In a recent HDI webinar, three IT service and support thought leaders discuss changing expectations of the IT department.

by Tim McElgunn
Date Published February 8, 2023 - Last Updated February 16, 2023

This is the second in a series of articles that came out of an hour-long exploration of the current and developing status of enterprise service management (ESM). 

In a session sponsored by Freshworks, I asked Clifton Butterfield CEO Roy Atkinson, Infotech Research Group Principal Research Director Valence Howden, and Freshworks Senior Director, Product Marketing Ken Gonzalez to talk about some of the changes IT service management and delivery teams might expect when they are tasked with supporting service management across the enterprise.

Experience management

According to the folks who have lived part of the ESM journey, service management practices give rise to more uniformity of experience where they are applied, Atkinson said.

“It makes sense because people know what to expect and, whether they're working with HR, with Finance, or another line of business, there are similarities in how the interface appears and how it works,” he said.

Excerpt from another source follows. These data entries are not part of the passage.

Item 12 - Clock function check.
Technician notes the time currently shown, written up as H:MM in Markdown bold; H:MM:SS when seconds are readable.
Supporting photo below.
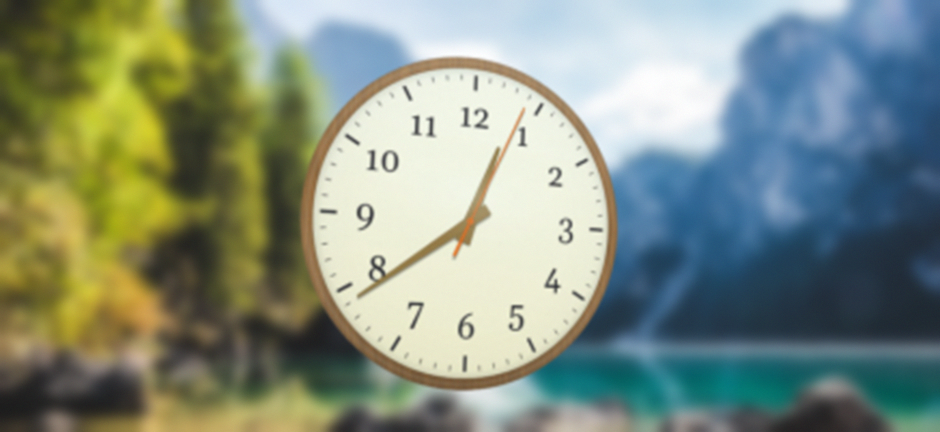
**12:39:04**
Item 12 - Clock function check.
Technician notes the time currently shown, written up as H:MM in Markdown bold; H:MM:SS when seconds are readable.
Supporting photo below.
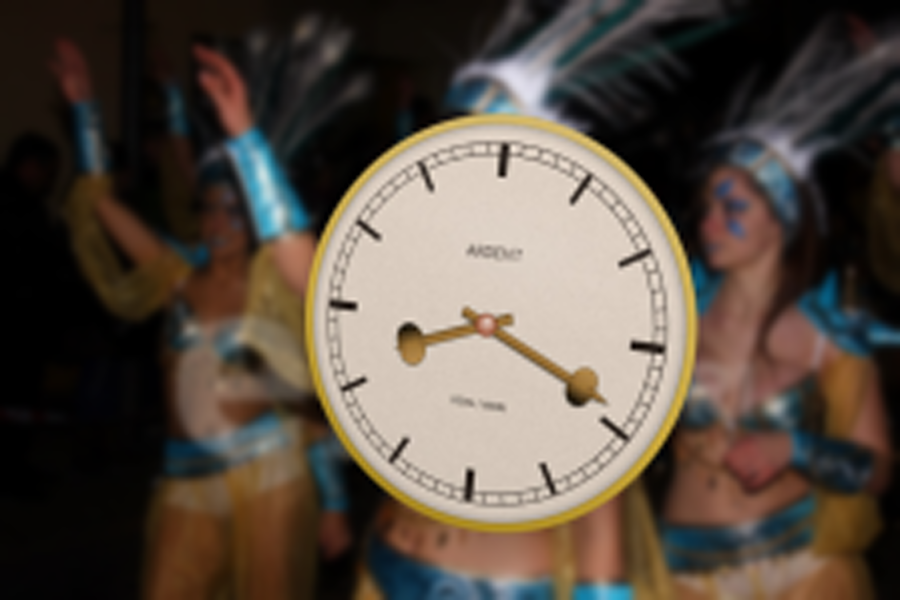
**8:19**
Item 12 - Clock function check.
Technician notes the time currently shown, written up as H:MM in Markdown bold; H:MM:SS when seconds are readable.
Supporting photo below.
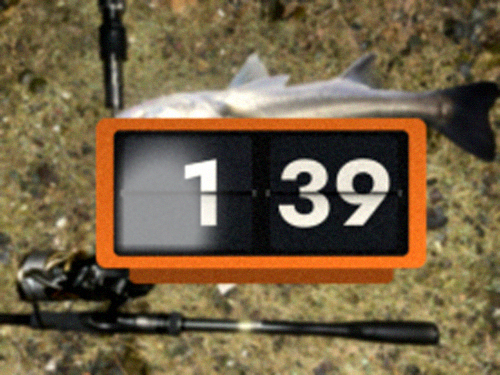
**1:39**
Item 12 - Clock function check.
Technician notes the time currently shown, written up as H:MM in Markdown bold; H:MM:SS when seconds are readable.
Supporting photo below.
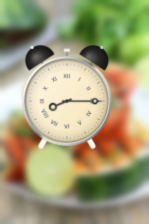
**8:15**
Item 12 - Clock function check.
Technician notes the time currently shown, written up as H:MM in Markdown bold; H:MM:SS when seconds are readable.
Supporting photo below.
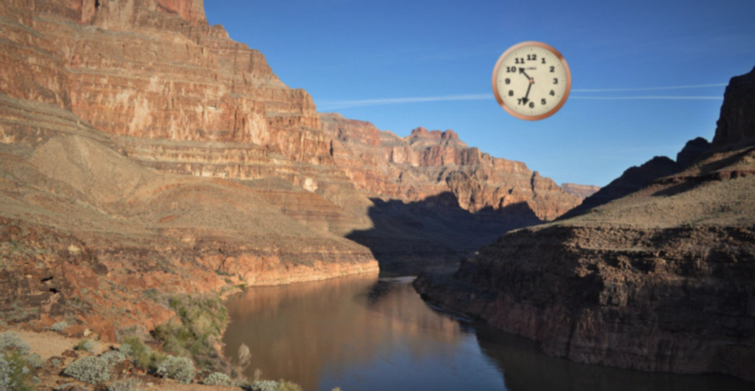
**10:33**
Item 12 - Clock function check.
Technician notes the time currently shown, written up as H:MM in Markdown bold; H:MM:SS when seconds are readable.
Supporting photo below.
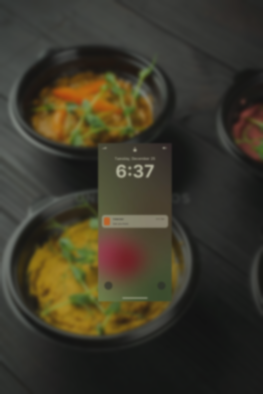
**6:37**
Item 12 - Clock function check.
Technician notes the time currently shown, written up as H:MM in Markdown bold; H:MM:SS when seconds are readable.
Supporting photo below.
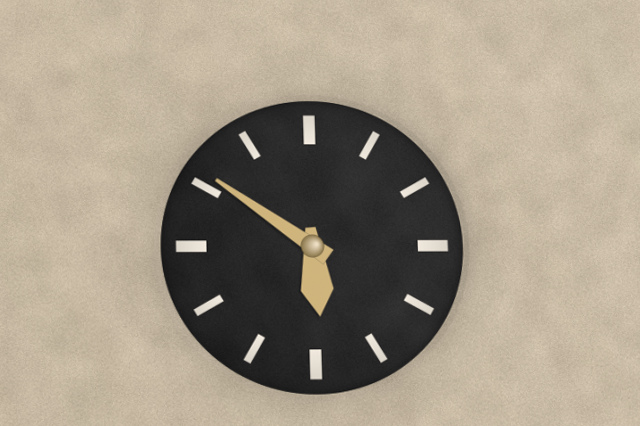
**5:51**
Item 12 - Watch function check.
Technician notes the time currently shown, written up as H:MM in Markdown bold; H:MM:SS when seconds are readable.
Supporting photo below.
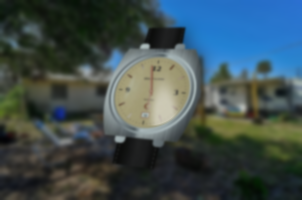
**5:58**
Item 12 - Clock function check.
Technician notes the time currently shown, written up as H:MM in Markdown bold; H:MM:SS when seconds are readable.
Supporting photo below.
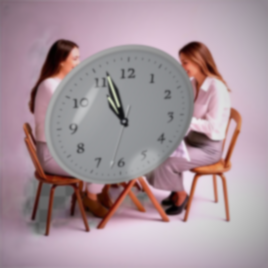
**10:56:32**
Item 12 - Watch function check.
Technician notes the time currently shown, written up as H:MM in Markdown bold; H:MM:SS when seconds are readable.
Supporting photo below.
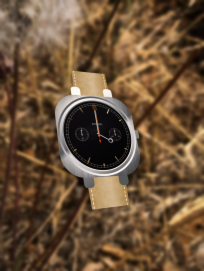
**4:00**
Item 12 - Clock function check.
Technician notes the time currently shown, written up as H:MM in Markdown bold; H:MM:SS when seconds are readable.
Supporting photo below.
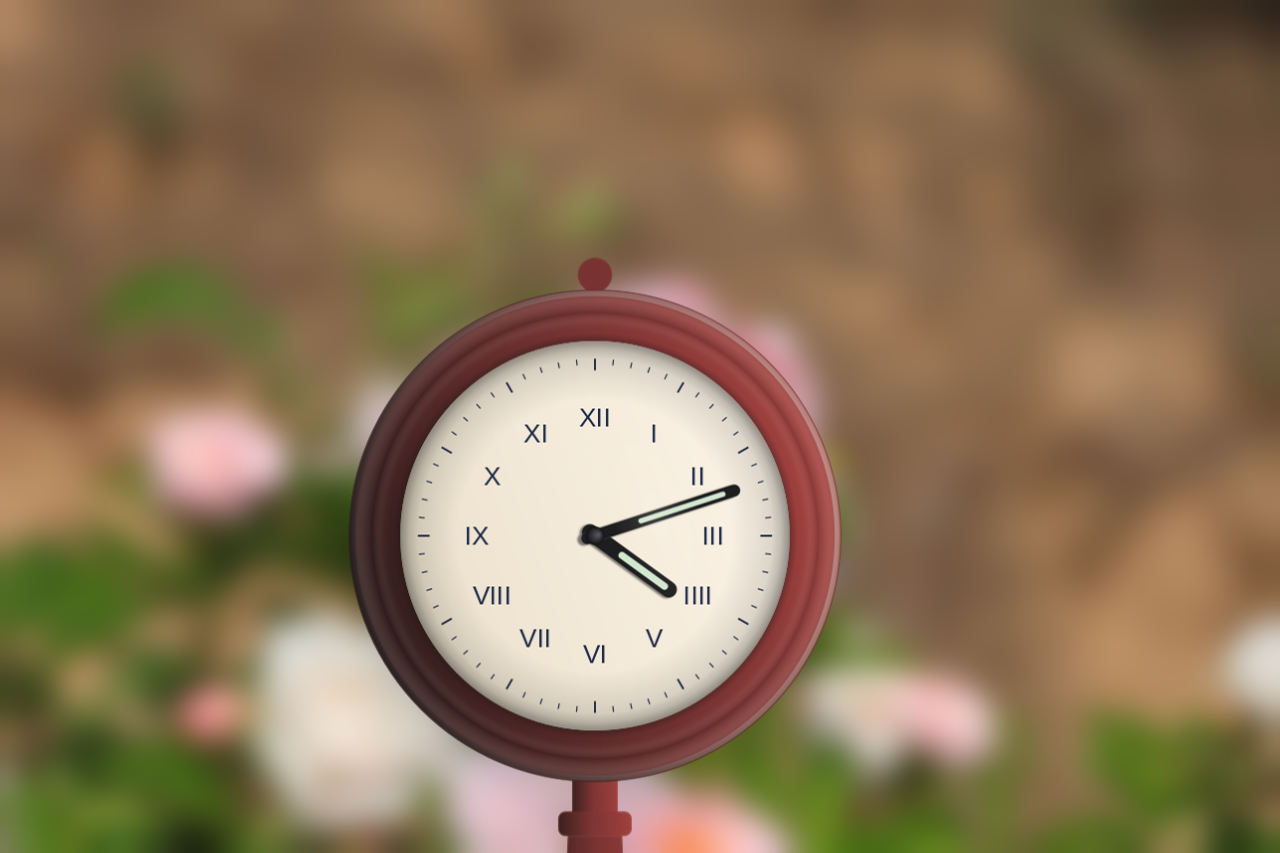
**4:12**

How do the benefits that employees derive from that familiarity show up?

“One of the things that HDI has found is that a whopping 75 percent of respondents said that productivity had gone up,” as ESM practices took hold, Atkinson said. “And, in over half, employee satisfaction had increased. Those are two very positive impacts regarding the workforce.”

Valence Howden added that this drives home the importance of experience, especially at the employee level, across the entire organization.

“I think we lose a lot when we don't understand that,” Howden said. “I don't know if it's just the ESM aspect of it, or just a change in the thinking in the organization, but [the process of] value provision through my teams is going to be different [because of those changes].”

Howden said we have to look at those chains of value very differently, as that may change the composition of teams, how involved people are, their understanding of their own work, and how that work fits into the larger organizational effort.

Organizational change and cross-functional thinking

Ken Gonzalez of Freshworks suggested ESM adoption may require an examination around change management skills throughout the organization. If we don't do that, he believes, we run the risk of creating disruption for employees and customers but ending up at, “Well, the product installed properly. Why are we not getting the benefit?”

A second imperative, from Gonzalez’ perspective, is cultivating cross-functional thinking, so that, “we're able to listen to what our business consumers need.” He believes service management collaborators, wherever they work, must be able to, “think about it from the perspective of, ‘What's my part of what we're [all] trying to help deliver?’”

Also, employees working together to realize an ESM strategy must speak the same business language or, at least, understand each other. Many times, someone is looking to IT for a tool or a capability they need to deliver value, but the need – or how they deliver that value - isn’t understood. Because of this, they might not get what they need, and this can create frustrations and delays that cascade through the enterprise value chain.

ESM is expanding IT’s responsibilities

As research from HDI and other research organizations clearly shows, support organizations are simultaneously taking on more work to fulfill their traditional obligations and adding less familiar responsibilities. With service development and delivery teams busier than ever, the extra problems Gonzalez alluded to are stealing time that’s needed for working with other departments. That work is critical to build a common vision of how and where value is created in the organization, and to constantly improve how IT delivers the applications and services needed to support that value creation.